**What you are asked to do**
From the records below, copy out word for word the lines starting at the line that contains "lead pioneering work" and ending after the line that contains "urban planning, complex".

**Recorded information**

···

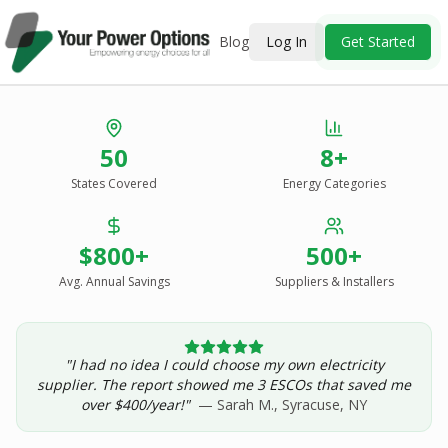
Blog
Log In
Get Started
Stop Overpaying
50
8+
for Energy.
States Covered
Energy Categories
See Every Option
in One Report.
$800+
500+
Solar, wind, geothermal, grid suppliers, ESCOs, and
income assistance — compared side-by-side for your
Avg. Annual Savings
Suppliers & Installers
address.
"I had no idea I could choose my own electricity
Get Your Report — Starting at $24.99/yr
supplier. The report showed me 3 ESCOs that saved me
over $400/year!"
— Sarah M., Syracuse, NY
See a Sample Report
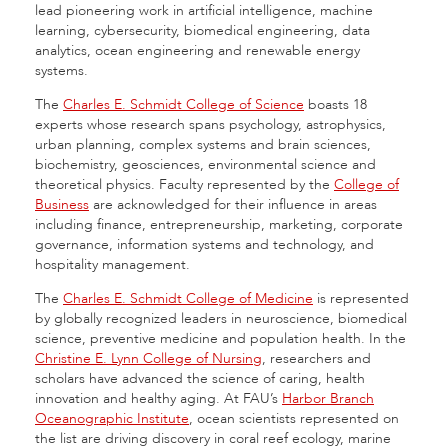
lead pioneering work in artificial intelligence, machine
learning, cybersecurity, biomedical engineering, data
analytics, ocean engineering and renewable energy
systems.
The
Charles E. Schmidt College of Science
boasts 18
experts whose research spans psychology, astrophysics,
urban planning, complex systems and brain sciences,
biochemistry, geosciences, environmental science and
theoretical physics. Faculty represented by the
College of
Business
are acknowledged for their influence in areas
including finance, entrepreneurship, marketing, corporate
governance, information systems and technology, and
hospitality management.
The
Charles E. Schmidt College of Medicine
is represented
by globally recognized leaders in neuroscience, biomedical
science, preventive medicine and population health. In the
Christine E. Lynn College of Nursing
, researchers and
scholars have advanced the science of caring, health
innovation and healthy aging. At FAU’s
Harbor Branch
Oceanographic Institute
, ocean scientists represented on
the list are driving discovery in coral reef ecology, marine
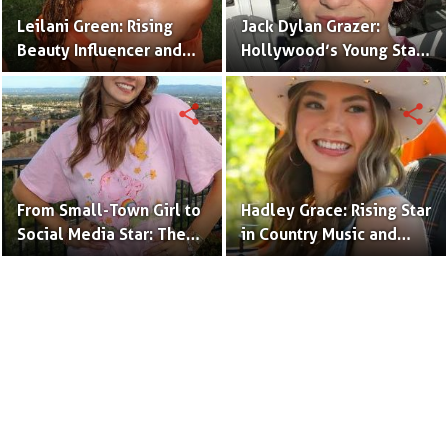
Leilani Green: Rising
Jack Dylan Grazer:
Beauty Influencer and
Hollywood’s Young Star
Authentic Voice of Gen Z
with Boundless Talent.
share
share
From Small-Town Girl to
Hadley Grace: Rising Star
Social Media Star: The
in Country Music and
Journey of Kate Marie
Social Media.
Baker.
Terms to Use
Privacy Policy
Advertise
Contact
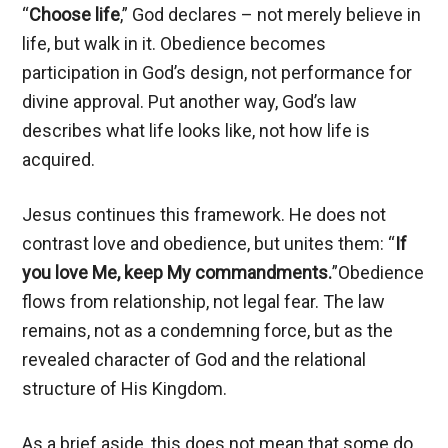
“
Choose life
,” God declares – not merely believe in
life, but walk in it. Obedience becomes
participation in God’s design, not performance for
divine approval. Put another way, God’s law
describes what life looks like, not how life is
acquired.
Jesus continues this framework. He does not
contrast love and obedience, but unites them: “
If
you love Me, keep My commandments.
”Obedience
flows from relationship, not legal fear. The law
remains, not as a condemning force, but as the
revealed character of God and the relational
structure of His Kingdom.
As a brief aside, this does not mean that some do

···

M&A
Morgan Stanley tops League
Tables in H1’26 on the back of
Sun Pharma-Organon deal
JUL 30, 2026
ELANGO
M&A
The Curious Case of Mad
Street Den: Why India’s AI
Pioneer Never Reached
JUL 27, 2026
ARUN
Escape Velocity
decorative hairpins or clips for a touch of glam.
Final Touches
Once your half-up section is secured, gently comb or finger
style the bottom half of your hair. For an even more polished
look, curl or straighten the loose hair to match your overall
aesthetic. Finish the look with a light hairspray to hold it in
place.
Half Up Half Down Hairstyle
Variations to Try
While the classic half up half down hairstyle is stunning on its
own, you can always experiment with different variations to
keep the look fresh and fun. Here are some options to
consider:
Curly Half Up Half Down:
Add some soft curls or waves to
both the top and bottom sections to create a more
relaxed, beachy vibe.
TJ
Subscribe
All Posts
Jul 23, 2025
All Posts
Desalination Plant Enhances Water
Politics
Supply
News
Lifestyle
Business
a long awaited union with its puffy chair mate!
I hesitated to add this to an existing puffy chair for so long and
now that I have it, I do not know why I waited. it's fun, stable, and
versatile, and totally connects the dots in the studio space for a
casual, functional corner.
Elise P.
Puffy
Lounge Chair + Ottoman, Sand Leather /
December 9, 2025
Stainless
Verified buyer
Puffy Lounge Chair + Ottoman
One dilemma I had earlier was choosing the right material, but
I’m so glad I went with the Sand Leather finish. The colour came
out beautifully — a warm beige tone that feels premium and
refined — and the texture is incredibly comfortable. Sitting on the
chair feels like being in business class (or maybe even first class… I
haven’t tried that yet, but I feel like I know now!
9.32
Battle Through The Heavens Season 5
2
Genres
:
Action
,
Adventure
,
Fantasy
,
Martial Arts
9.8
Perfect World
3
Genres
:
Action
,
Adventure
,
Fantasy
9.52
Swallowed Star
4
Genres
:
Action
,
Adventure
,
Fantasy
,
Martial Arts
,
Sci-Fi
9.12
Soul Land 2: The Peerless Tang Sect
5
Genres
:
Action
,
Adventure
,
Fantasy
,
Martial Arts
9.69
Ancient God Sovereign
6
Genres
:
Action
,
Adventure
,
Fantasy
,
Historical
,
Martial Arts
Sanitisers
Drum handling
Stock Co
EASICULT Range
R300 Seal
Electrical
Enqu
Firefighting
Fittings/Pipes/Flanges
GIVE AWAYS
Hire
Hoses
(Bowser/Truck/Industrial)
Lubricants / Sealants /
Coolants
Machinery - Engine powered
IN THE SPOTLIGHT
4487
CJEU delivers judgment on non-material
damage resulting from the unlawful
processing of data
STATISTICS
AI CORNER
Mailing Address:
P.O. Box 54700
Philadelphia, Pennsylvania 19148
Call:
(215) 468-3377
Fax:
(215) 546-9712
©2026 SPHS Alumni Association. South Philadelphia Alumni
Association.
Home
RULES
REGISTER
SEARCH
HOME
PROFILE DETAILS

···

**Response area**
lead pioneering work in artificial intelligence, machine
learning, cybersecurity, biomedical engineering, data
analytics, ocean engineering and renewable energy
systems.
The
Charles E. Schmidt College of Science
boasts 18
experts whose research spans psychology, astrophysics,
urban planning, complex systems and brain sciences,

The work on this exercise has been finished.